Python’s tkinter adds a software layer on top of Tk that allows
Python scripts to call out to Tk to build and configure interfaces and
routes control back to Python scripts that handle user-generated
events (e.g., mouse clicks). That is, GUI calls are internally routed
from Python script, to tkinter, to Tk; GUI events are routed from Tk,
to tkinter, and back to a Python script. In
Chapter 20
, we’ll know these transfers
by their C integration terms,
extending
and
embedding
.

Technically, tkinter is today structured as a combination of the
Python-coded
tkinter
module
package’s files and an extension module called
_tkinter
that is written in C.
_tkinter
interfaces with the Tk library
using extending tools and dispatches callbacks back to Python objects
using embedding tools;
tkinter
simply adds a class-based interface on top of
_tkinter
. You should almost always import
tkinter
in your scripts, though,
not
_tkinter
; the latter is an
implementation module meant for internal use only (and was oddly named
for that reason).

Programming structure

Luckily, Python
programmers don’t normally need to care about all this
integration and call routing going on internally; they simply make
widgets and register Python functions to handle widget events.

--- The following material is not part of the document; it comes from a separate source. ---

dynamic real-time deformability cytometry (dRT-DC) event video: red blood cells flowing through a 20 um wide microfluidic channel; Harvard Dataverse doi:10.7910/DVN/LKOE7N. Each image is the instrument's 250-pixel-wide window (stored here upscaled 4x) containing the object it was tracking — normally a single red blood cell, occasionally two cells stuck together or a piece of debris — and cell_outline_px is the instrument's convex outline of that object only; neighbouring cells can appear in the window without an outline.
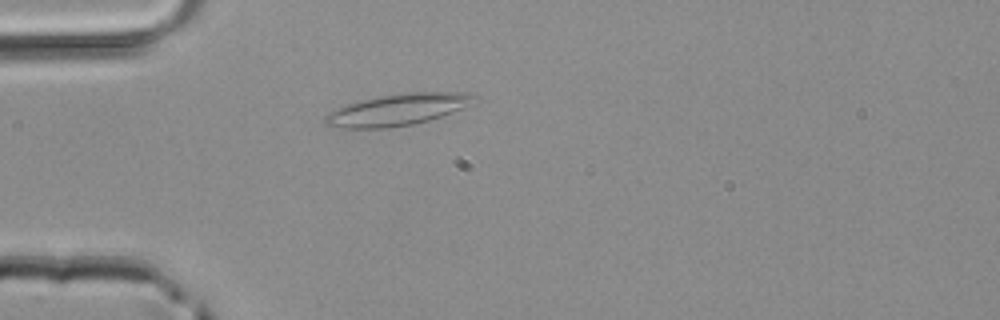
{"species": "common noctule bat (a hibernating species)", "species_latin": "Nyctalus noctula", "temperature_condition": "room temperature", "stored_images_in_passage": 1, "camera_frame_rate_fps": 3000, "um_per_image_px": 0.085, "animal": {"sex": "male", "body_mass_g": 20.4}, "frame": {"image": 1, "passage_image": 1, "time_ms": 0.0, "image_size_px": [1000, 320], "cell_outline_px": [[476, 96], [460, 108], [452, 112], [428, 120], [412, 124], [388, 128], [328, 128], [324, 124], [324, 116], [348, 104], [364, 100], [384, 96], [408, 92], [468, 92]], "centroid_in_image_um": [33.72, 9.34], "position_along_channel_um": 51.3, "area_um2": 26.7}}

Because
of the overall structure, though, event handlers are usually known
as
callback
handlers, because the GUI
library “calls back” to Python code when events occur.

In fact, we’ll find that Python/tkinter programs are entirely
event driven
: they build displays and register
handlers for events, and then do nothing but wait for events to occur.
During the wait, the Tk GUI library runs an event loop that watches
for mouse clicks, keyboard presses, and so on. All application program
processing happens in the registered callback handlers in response to
events. Further, any information needed across events must be stored
in long-lived references such as global variables and class instance
attributes. The notion of a traditional linear program control flow
doesn’t really apply in the GUI domain; you need to think in terms of
smaller chunks.

In Python, Tk also becomes
object oriented
simply because Python is object oriented: the tkinter layer exports
Tk’s API as Python classes. With tkinter, we can either use a simple
function-call approach to create widgets and interfaces, or apply
object-oriented techniques such as inheritance and composition to
customize and extend the base set of tkinter classes. Larger tkinter
GUIs are generally constructed as trees of linked tkinter widget
objects and are often implemented as Python classes to provide
structure and retain state information between events. As we’ll see in
this part of the book, a tkinter GUI coded with classes almost by
default becomes a reusable software component.